Forest fires are natural disasters (considered quasi-natural disasters if human activities cause them) that have, over the course of history, posed great dangers to life, property, and the environment. The slightest friction during extremely dry conditions can ignite a spark, becoming a serious threat to the wildlife and surrounding areas. Over the years, U.S. federal agencies have sought ways to mitigate the threat posed by forest fires, finding one very practical solution: controlled burning.
What is Controlled Burning?
Controlled burning (also referred to as pile burning or prescribed burning) is used as a form of hazard reduction, and can be used in, but not limited to, the areas of forest management, farming, and wildlife preservation. Controlled burning as hazard reduction is based on the application of low-intensity fire to a predetermined area and under specific conditions in order to reduce the amount of flammable fuel and lessen excess fuel fire. In other words, subsequent fires pose less risk to the treated area as they generate less heat, making them easier for fighter fighters to contain – aka, fire can be used to fight fire!
Back burning or back firing is a method of controlled burning that incorporates the use of low-intensity fire to mitigate or inhibit forest fires from further spreading into communities during the actual event. While prescribed burning is premeditated to prevent potential fires from growing out of hand, back burning is a fire that is created to reduce the amount of flammable fuel during a forest fire.
The Many Uses of Controlled Burning:
In addition to lessening the fine fuel load in an area, controlled burning has been and is currently being used for the following reasons: to mitigate the spread of hazardous fuels caused by forest fires; to dispose of logging debris; to clear sites for agricultural purposes; to improve the wildlife habitat of endangered species; to manage competing vegetation; to control the spread of pest insects and diseases; to improve both the accessibility and the aesthetics of an area; and to preserve and promote the growth of a variety of species. The Giant Sequoia, for example, relies on fire to reproduce: it opens its cones for its seeds once the fire clears all competing vegetation. Controlled burning has also been associated with the crucial recovery of one of North America’s rarest animals, the Louisiana Pine Snake.
A Brief History of Controlled Burning in the U.S.:
Some of the earliest national uses of controlled burning occurred in the late 1960s in the U.S Forest Service (USFS) wilderness areas such as the Selway-Bitteroot in Idaho and Montana, and Gila in New Mexico. In 1968, the Sequoia-Kings National Park in California practiced controlled fire for the first time on federal land, and was subsequently followed by the Yosemite National Park two years later. By the 1970s, the National Park Service (NPS) undertook systematic fires for the purpose of seed growth.

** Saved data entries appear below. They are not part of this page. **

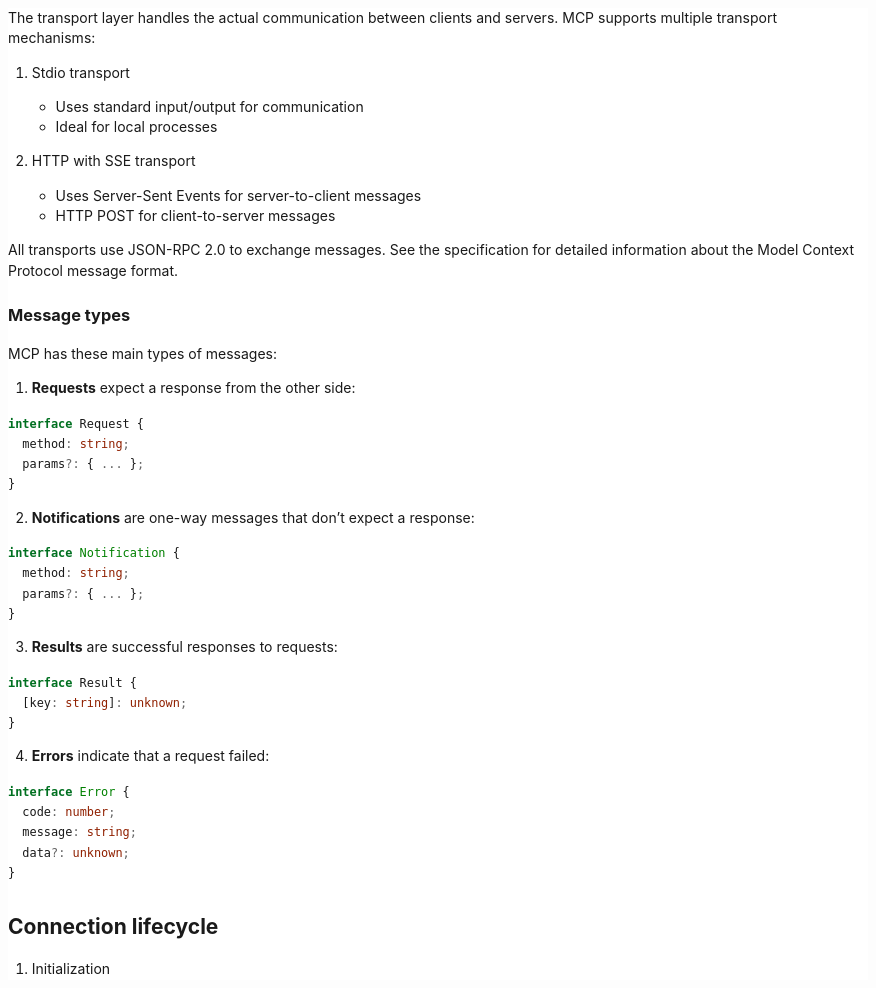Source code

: The transport layer handles the actual communication between clients and servers. MCP supports multiple transport mechanisms:

1. Stdio transport

   - Uses standard input/output for communication
   - Ideal for local processes

2. HTTP with SSE transport

   - Uses Server-Sent Events for server-to-client messages
   - HTTP POST for client-to-server messages

All transports use JSON-RPC 2.0 to exchange messages. See the specification for detailed information about the Model Context Protocol message format.

### Message types

MCP has these main types of messages:

1. **Requests** expect a response from the other side:

```typescript
interface Request {
  method: string;
  params?: { ... };
}
```

2. **Notifications** are one-way messages that don’t expect a response:

```typescript
interface Notification {
  method: string;
  params?: { ... };
}
```

3. **Results** are successful responses to requests:

```typescript
interface Result {
  [key: string]: unknown;
}
```

4. **Errors** indicate that a request failed:

```typescript
interface Error {
  code: number;
  message: string;
  data?: unknown;
}
```

## Connection lifecycle

1. Initialization
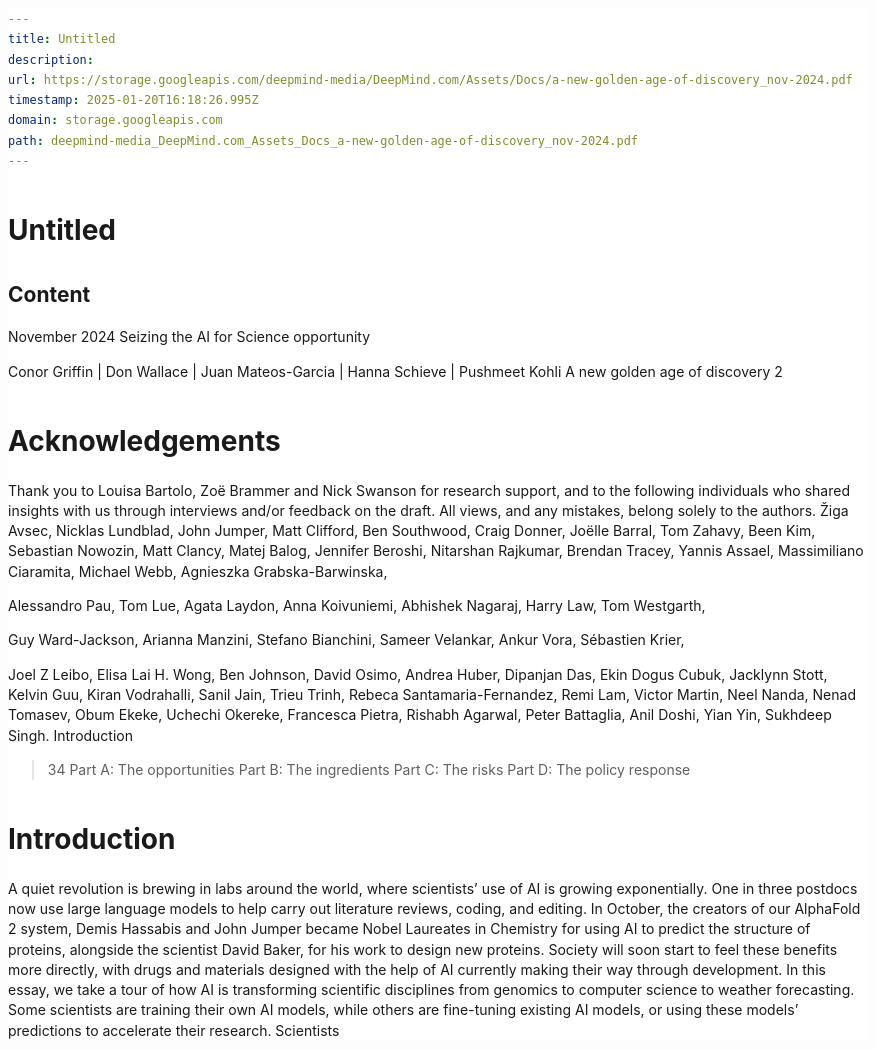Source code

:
 ```yaml
---
title: Untitled
description: 
url: https://storage.googleapis.com/deepmind-media/DeepMind.com/Assets/Docs/a-new-golden-age-of-discovery_nov-2024.pdf
timestamp: 2025-01-20T16:18:26.995Z
domain: storage.googleapis.com
path: deepmind-media_DeepMind.com_Assets_Docs_a-new-golden-age-of-discovery_nov-2024.pdf
---
```


# Untitled



## Content

November 2024 Seizing the AI for Science opportunity 

Conor Griffin | Don Wallace | Juan Mateos-Garcia | Hanna Schieve | Pushmeet Kohli A new golden age of discovery 2

# Acknowledgements 

Thank you to Louisa Bartolo, Zoë Brammer and Nick Swanson for research support, and to the following individuals who shared insights with us through interviews and/or feedback on the draft. All views, and any mistakes, belong solely to the authors. Žiga Avsec, Nicklas Lundblad, John Jumper, Matt Clifford, Ben Southwood, Craig Donner, Joëlle Barral, Tom Zahavy, Been Kim, Sebastian Nowozin, Matt Clancy, Matej Balog, Jennifer Beroshi, Nitarshan Rajkumar, Brendan Tracey, Yannis Assael, Massimiliano Ciaramita, Michael Webb, Agnieszka Grabska-Barwinska, 

Alessandro Pau, Tom Lue, Agata Laydon, Anna Koivuniemi, Abhishek Nagaraj, Harry Law, Tom Westgarth, 

Guy Ward-Jackson, Arianna Manzini, Stefano Bianchini, Sameer Velankar, Ankur Vora, Sébastien Krier, 

Joel Z Leibo, Elisa Lai H. Wong, Ben Johnson, David Osimo, Andrea Huber, Dipanjan Das, Ekin Dogus Cubuk, Jacklynn Stott, Kelvin Guu, Kiran Vodrahalli, Sanil Jain, Trieu Trinh, Rebeca Santamaria-Fernandez, Remi Lam, Victor Martin, Neel Nanda, Nenad Tomasev, Obum Ekeke, Uchechi Okereke, Francesca Pietra, Rishabh Agarwal, Peter Battaglia, Anil Doshi, Yian Yin, Sukhdeep Singh. Introduction    

> 34
> Part A: The opportunities Part B: The ingredients Part C: The risks Part D: The policy response

# Introduction 

A quiet revolution is brewing in labs around the world, where scientists’ use of AI is growing exponentially. One in three postdocs now use large language models to help carry out literature reviews, coding, and editing. In October, the creators of our AlphaFold 2 system, Demis Hassabis and John Jumper became Nobel Laureates in Chemistry for using AI to predict the structure of proteins, alongside the scientist David Baker, for his work to design new proteins. Society will soon start to feel these benefits more directly, with drugs and materials designed with the help of AI currently making their way through development. In this essay, we take a tour of how AI is transforming scientific disciplines from genomics to computer science to weather forecasting. Some scientists are training their own AI models, while others are fine-tuning existing AI models, or using these models’ predictions to accelerate their research. Scientists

Although controlled burnings are by and large used to contain wildfires, they are also vital to the project of caring and maintaining for wildlife habitat and the ecosystem.
All in all, fire can play a significant role in the growth and maintenance of the ecosystem when applied to the right environment and under the right conditions. A controlled fire is a practical and effective tool utilized to mitigate forest fires in order to protect and save human life along with property and the environment.